Storms are a dominant driver of variability in stream metabolism, yet comparing responses across events is challenging because disturbances differ widely in magnitude, duration, and recovery dynamics. We developed a disturbance–response framework that integrates resistance (impact magnitude) and resilience (recovery efficiency) to quantify whole-ecosystem metabolic stability during storm events. Storm impacts were calculated as cumulative departures of gross primary production (GPP) and ecosystem respiration (ER) from antecedent conditions and normalized by disturbance duration, and these components were combined into a unitless stability index (Ψ).
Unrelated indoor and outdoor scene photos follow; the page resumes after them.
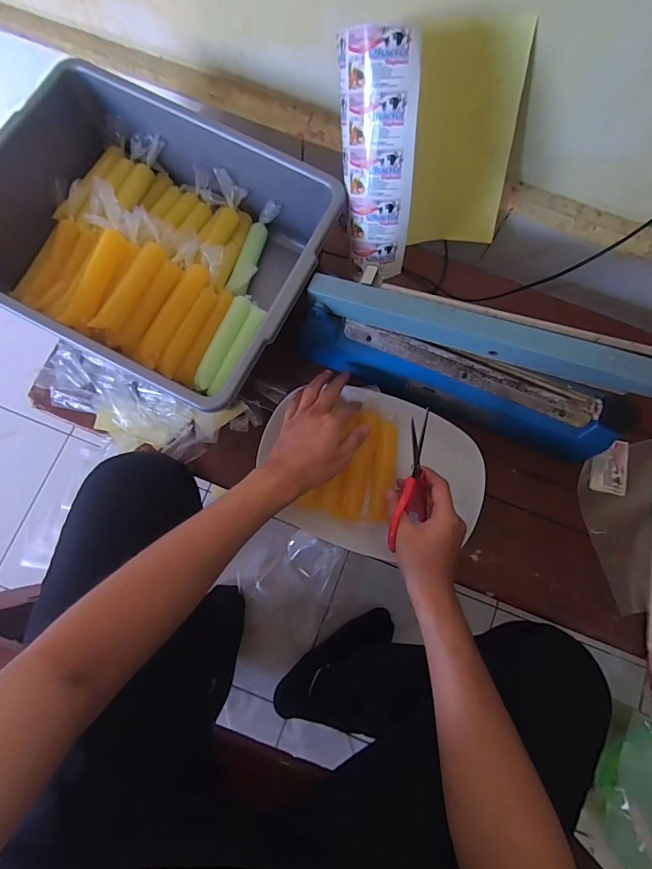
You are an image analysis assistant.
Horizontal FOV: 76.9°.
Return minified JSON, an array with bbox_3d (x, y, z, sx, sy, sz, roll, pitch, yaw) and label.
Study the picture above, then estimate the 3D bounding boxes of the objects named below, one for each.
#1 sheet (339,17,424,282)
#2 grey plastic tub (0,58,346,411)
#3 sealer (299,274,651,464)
[{"bbox_3d":[0.057,-0.284,0.441,0.080,0.220,0.020,14,42,24],"label":"sheet"},{"bbox_3d":[-0.215,-0.234,0.511,0.406,0.115,0.300,27,80,4],"label":"grey plastic tub"},{"bbox_3d":[0.164,-0.082,0.444,0.396,0.170,0.087,20,80,3],"label":"sealer"}]

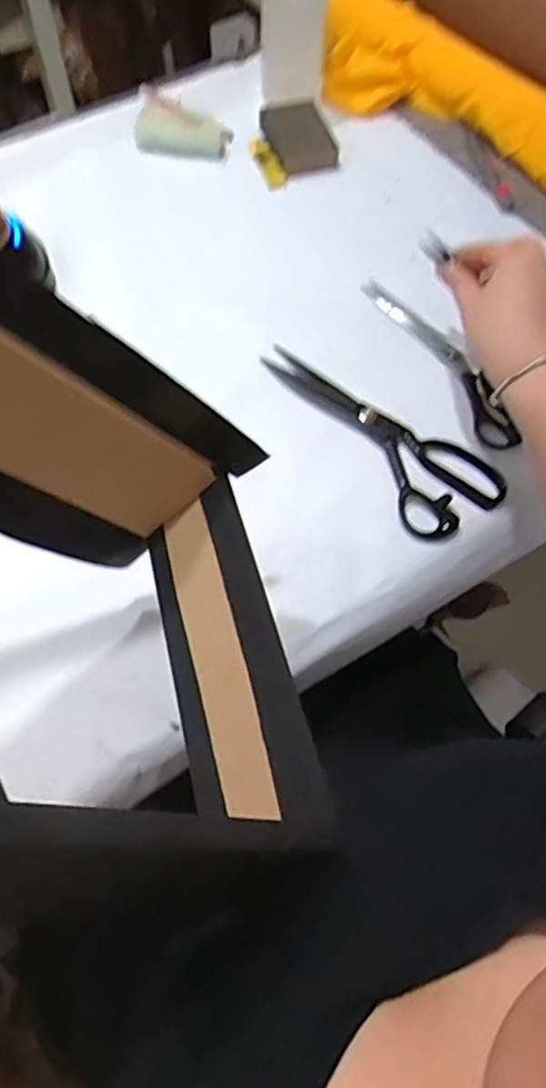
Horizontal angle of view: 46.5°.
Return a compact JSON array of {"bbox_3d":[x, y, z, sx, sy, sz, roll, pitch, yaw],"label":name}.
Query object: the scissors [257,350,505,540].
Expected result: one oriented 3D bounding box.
[{"bbox_3d":[0.101,-0.113,0.583,0.096,0.012,0.240,-32,69,-14],"label":"scissors"}]

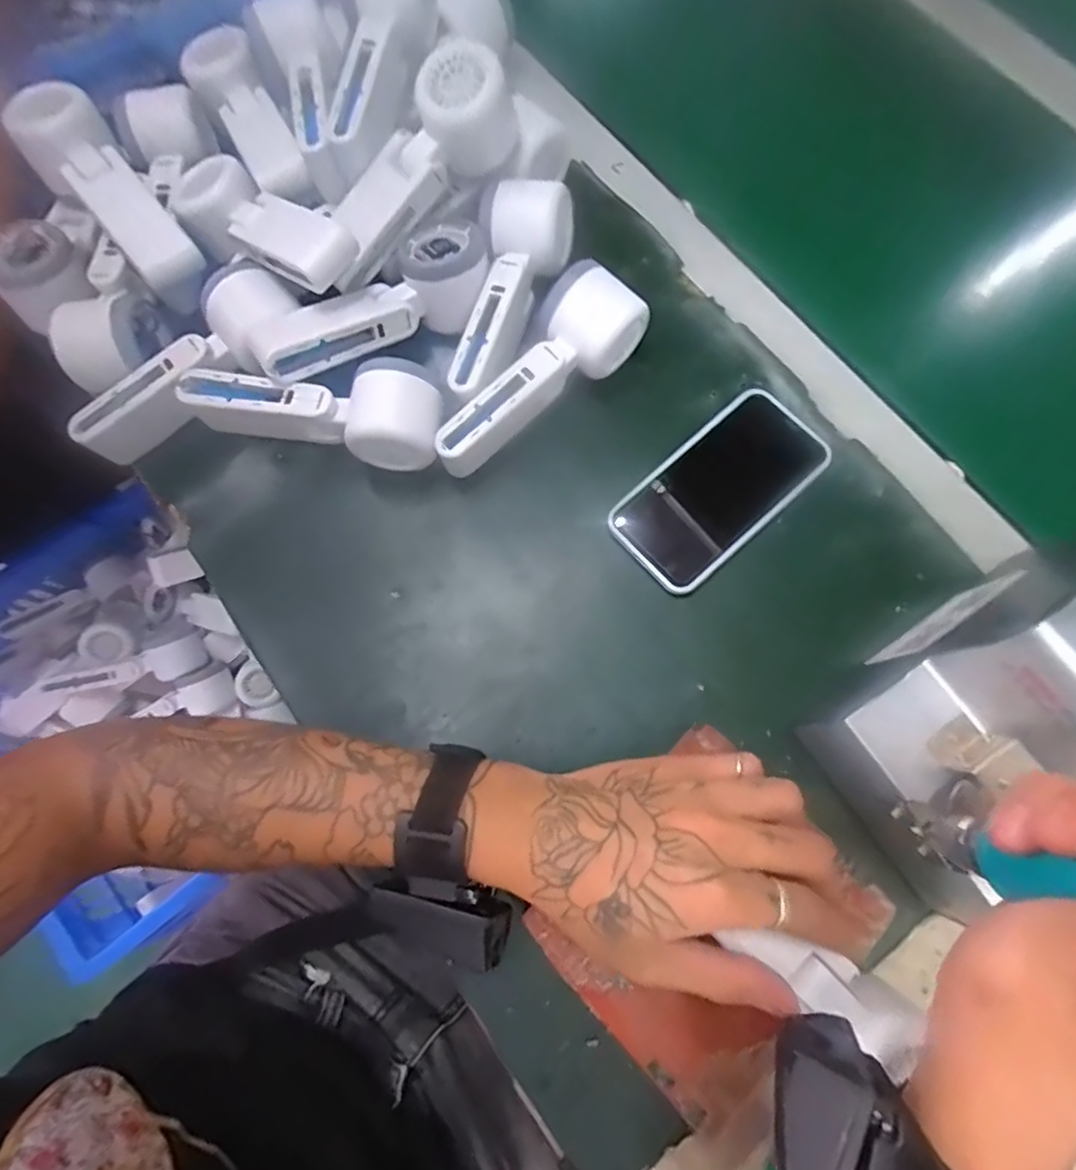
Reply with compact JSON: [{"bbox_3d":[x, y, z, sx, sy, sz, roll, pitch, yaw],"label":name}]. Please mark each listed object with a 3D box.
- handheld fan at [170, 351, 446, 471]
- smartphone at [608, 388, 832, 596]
[{"bbox_3d":[-0.142,-0.114,0.404,0.162,0.051,0.059,12,75,5],"label":"handheld fan"},{"bbox_3d":[0.118,-0.063,0.402,0.143,0.012,0.076,-43,78,-10],"label":"smartphone"}]

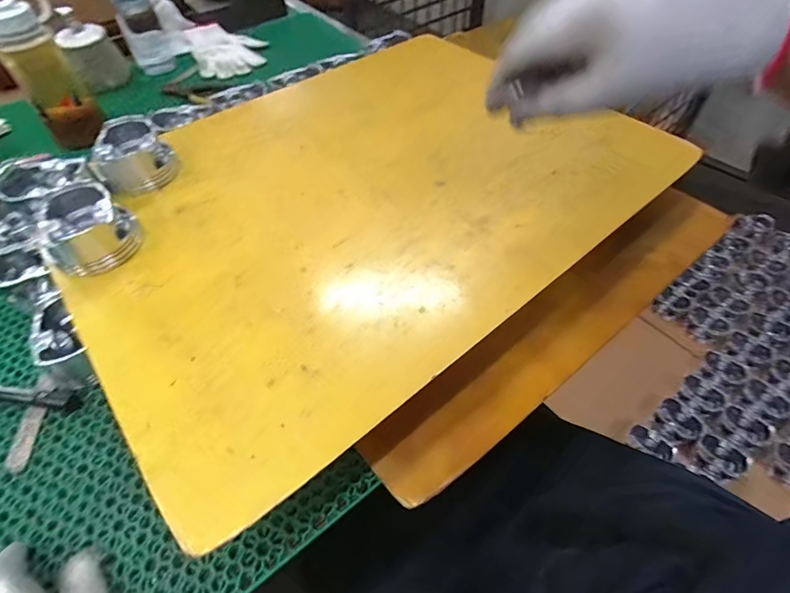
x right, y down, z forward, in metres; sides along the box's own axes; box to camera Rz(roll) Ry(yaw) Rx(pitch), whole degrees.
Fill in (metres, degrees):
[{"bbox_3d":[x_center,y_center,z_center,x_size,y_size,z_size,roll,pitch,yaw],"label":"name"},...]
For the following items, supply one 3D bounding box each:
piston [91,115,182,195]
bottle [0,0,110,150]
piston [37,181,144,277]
[{"bbox_3d":[-0.309,-0.171,0.502,0.082,0.052,0.083,-28,56,-20],"label":"piston"},{"bbox_3d":[-0.486,-0.314,0.601,0.082,0.171,0.068,-33,57,-22],"label":"bottle"},{"bbox_3d":[-0.314,-0.072,0.431,0.083,0.049,0.083,-37,59,-25],"label":"piston"}]

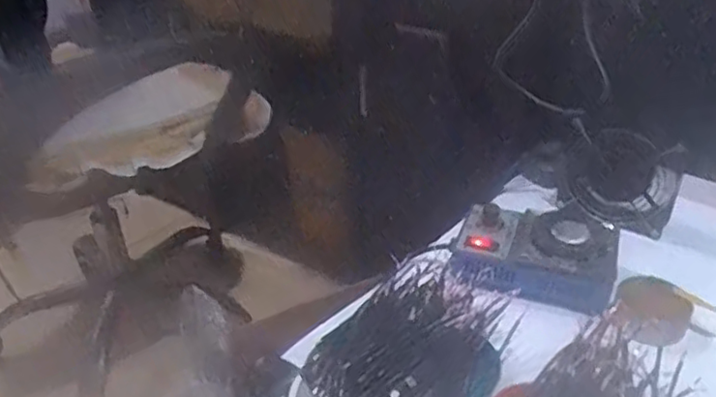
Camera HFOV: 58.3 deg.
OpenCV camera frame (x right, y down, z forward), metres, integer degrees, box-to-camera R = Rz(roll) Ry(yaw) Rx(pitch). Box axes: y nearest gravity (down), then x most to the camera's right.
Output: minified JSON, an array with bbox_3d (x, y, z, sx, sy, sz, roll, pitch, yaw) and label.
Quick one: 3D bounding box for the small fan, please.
[{"bbox_3d":[0.300,-0.021,0.743,0.126,0.101,0.040,19,5,24],"label":"small fan"}]

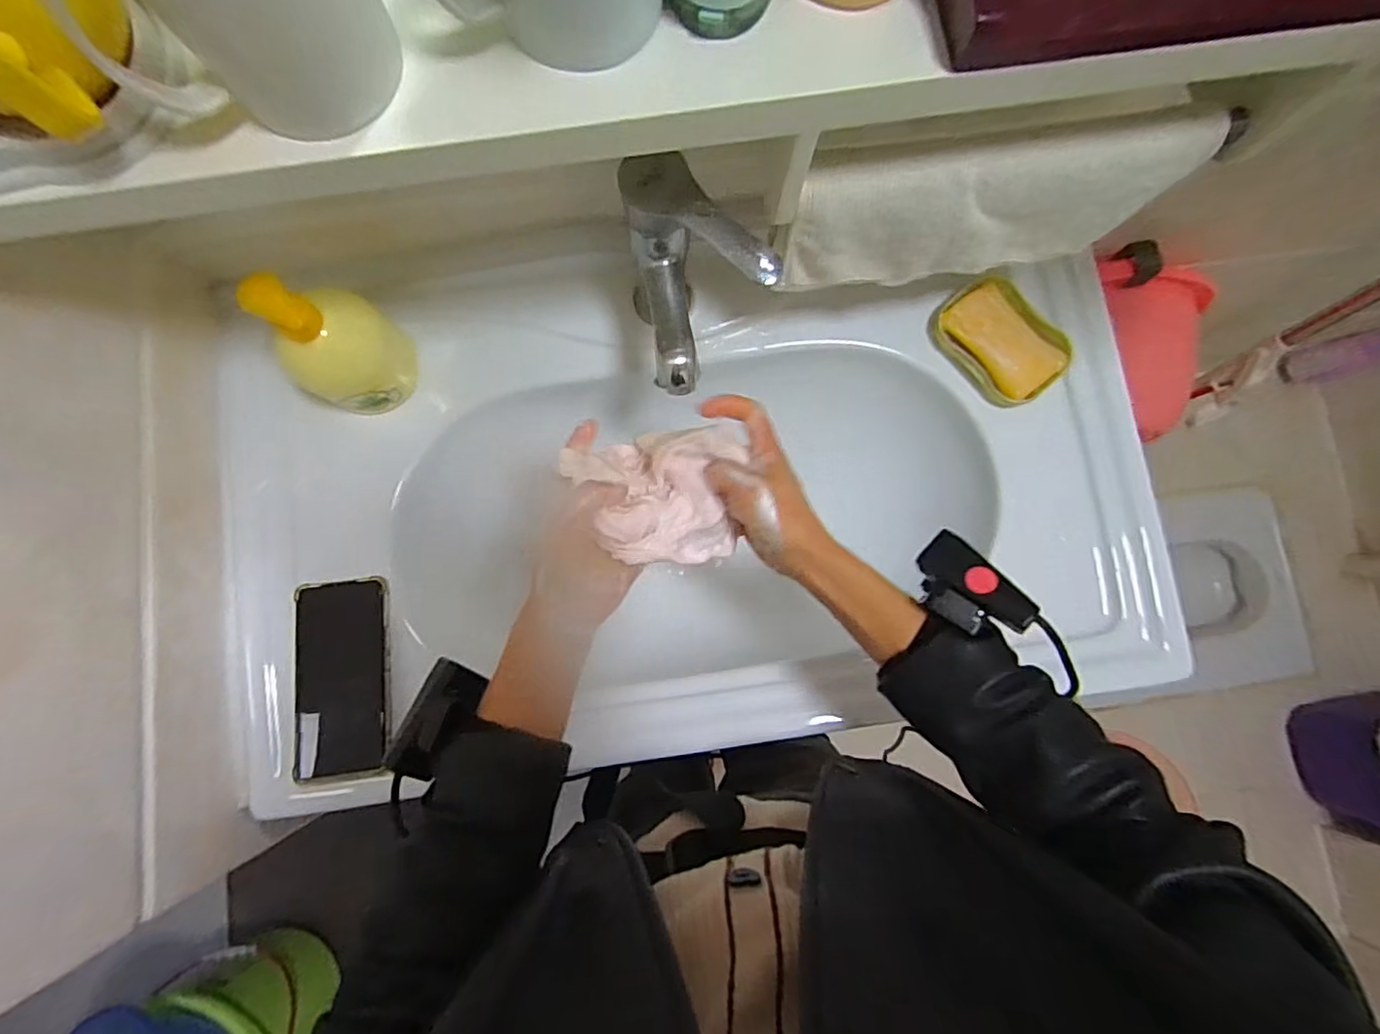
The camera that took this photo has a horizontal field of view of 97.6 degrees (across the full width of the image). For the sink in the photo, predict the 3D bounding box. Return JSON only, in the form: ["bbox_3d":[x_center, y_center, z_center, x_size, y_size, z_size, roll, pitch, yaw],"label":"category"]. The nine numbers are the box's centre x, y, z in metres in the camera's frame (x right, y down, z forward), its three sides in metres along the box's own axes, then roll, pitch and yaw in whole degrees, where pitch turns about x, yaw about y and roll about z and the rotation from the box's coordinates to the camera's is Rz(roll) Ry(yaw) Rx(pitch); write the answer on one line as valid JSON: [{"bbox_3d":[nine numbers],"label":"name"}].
[{"bbox_3d":[0.004,-0.018,0.567,0.793,0.145,0.426,-3,83,-1],"label":"sink"}]

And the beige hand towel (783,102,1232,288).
[{"bbox_3d":[0.191,-0.204,0.396,0.248,0.143,0.023,-10,83,-2],"label":"beige hand towel"}]

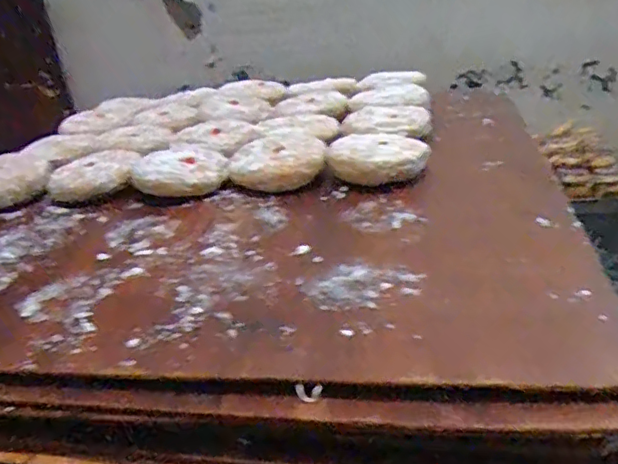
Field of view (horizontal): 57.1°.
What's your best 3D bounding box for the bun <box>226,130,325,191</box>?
[{"bbox_3d":[-0.031,-0.065,0.539,0.088,0.032,0.086,-6,27,3],"label":"bun"}]

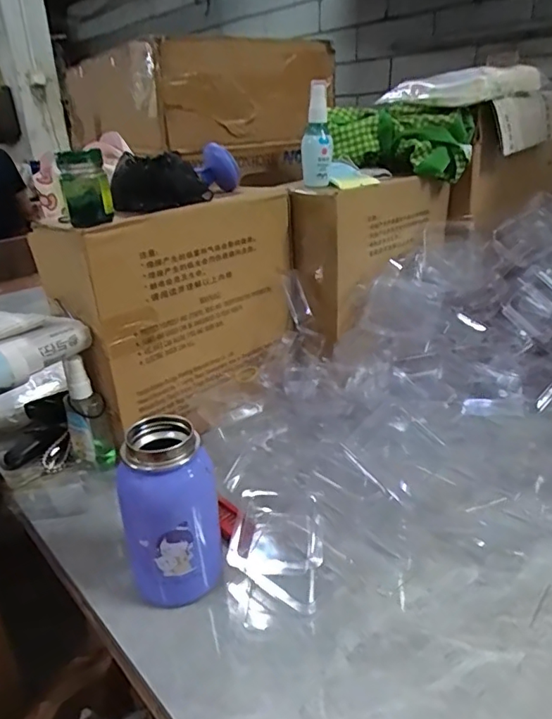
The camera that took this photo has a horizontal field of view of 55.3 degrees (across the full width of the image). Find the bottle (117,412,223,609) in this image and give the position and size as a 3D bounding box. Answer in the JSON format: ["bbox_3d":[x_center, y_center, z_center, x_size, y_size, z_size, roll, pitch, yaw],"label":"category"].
[{"bbox_3d":[-0.081,0.120,0.413,0.073,0.138,0.062,-7,25,-11],"label":"bottle"}]

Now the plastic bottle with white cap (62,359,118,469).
[{"bbox_3d":[-0.208,0.057,0.582,0.043,0.128,0.041,-12,26,-20],"label":"plastic bottle with white cap"}]

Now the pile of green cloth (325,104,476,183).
[{"bbox_3d":[0.172,-0.310,0.751,0.209,0.089,0.060,2,25,9],"label":"pile of green cloth"}]

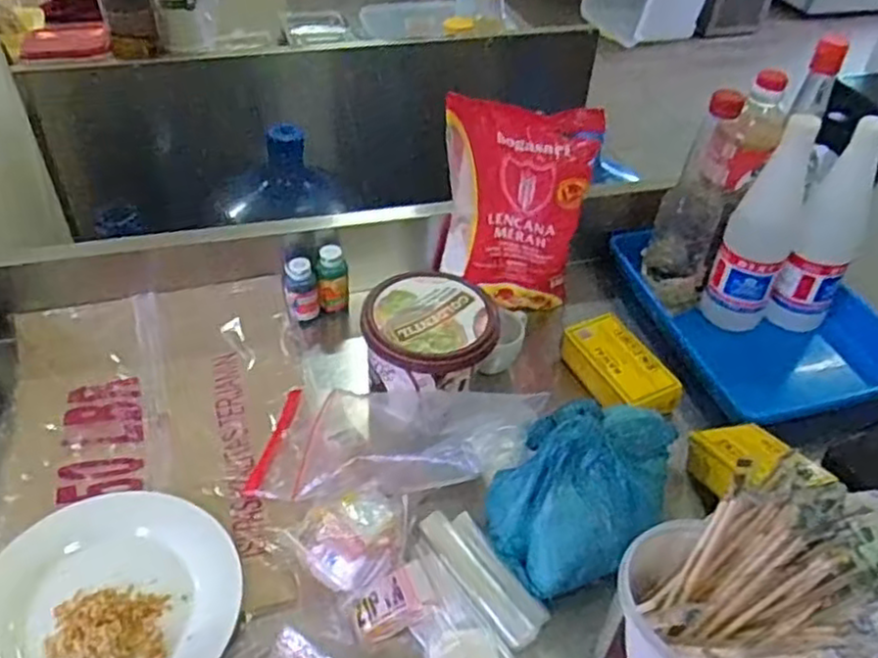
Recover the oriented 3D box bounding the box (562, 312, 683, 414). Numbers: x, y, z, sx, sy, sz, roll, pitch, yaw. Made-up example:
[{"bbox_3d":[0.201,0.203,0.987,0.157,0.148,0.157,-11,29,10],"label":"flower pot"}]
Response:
[{"bbox_3d":[0.188,0.040,0.752,0.063,0.042,0.123,-19,47,-23],"label":"box"}]

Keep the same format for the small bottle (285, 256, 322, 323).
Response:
[{"bbox_3d":[-0.152,-0.042,0.795,0.034,0.067,0.035,-6,43,-10],"label":"small bottle"}]

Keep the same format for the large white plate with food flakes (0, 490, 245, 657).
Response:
[{"bbox_3d":[-0.256,0.214,0.552,0.193,0.022,0.188,2,43,-2],"label":"large white plate with food flakes"}]

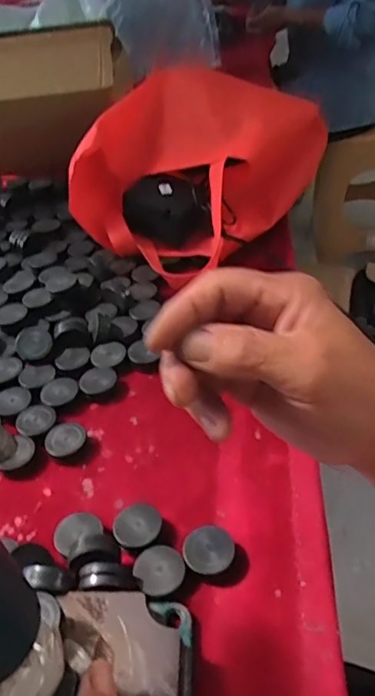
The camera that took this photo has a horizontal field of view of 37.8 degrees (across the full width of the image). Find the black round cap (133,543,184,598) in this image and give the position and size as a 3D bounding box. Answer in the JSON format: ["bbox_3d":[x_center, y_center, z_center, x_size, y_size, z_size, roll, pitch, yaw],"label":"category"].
[{"bbox_3d":[-0.017,0.142,0.350,0.029,0.012,0.032,-27,45,-20],"label":"black round cap"}]

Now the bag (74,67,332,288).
[{"bbox_3d":[0.004,-0.241,0.682,0.255,0.129,0.315,27,52,33],"label":"bag"}]

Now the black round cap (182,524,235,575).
[{"bbox_3d":[0.014,0.133,0.358,0.032,0.014,0.033,-3,42,5],"label":"black round cap"}]

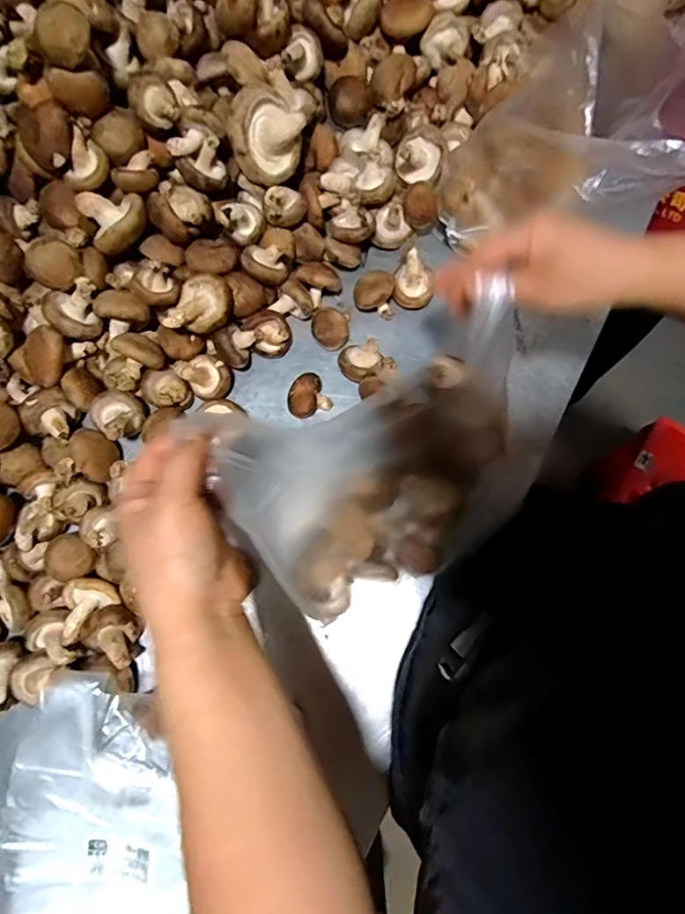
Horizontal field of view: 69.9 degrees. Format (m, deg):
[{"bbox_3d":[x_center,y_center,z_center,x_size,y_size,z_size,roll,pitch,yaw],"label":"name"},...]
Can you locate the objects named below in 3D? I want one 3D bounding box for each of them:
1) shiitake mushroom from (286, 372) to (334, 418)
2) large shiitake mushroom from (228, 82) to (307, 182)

We applied this framework to >10 years of high-frequency dissolved oxygen data from East Fork Poplar Creek, Tennessee, focusing on the downstream monitoring station (efk5.4). A total of 1,560 storm events were delineated using the DMCA-ESR method, of which 115 groups met criteria for metabolic analysis and were classified as isolated or multi-storm (successional) disturbances. Preliminary results indicate that metabolic departures during multi-storm periods were comparable to or slightly greater than those during isolated storms. Instead, stability differences were driven by faster recovery. Median recovery factors increased by ~50% for GPP and ~10–15% for ER, resulting in ~20–30% higher overall stability (Ψ) during multi-storm periods. Across events, Ψ closely tracked recovery metrics rather than resistance, indicating that resilience dynamics, rather than reduced disturbance magnitude, primarily governed metabolic stability.
These results suggest that prior disturbances condition ecosystem responses to subsequent storms and demonstrate that recovery processes, rather than reduced disturbance magnitude, dominate whole-stream metabolic stability. This framework provides a process-based and transferable approach for comparing metabolic stability across heterogeneous hydrologic regimes.